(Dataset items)
◆ ◆ ◆

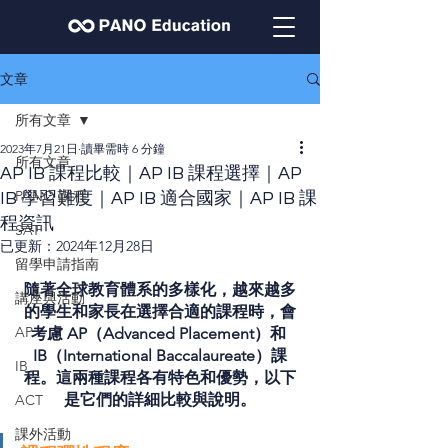
文章
所有文章
2023年7月21日
讀畢需時 6 分鐘
所有文章
AP IB 課程比較｜AP IB 課程選擇｜AP
PANO 課程
IB 學習難度｜AP IB 適合國家｜AP IB 課
程資訊
SAT
已更新：
2024年12月28日
留學申請指南
隨著全球教育體系的多樣化，越來越多
講座與活動
的學生和家長在選擇合適的課程時，會
AP
考慮 AP（Advanced Placement）和 
IB（International Baccalaureate）課
IB
程。這兩種課程各有特色和優勢，以下
是它們的詳細比較與說明。
ACT
課外活動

◆ ◆ ◆

● **Assigned task**:
Starting at the line that contains "2024年12月28日", write out every line through the last one in the data above, exactly as it stands.

● **Result of the task**:
2024年12月28日
留學申請指南
隨著全球教育體系的多樣化，越來越多
講座與活動
的學生和家長在選擇合適的課程時，會
AP
考慮 AP（Advanced Placement）和 
IB（International Baccalaureate）課
IB
程。這兩種課程各有特色和優勢，以下
是它們的詳細比較與說明。
ACT
課外活動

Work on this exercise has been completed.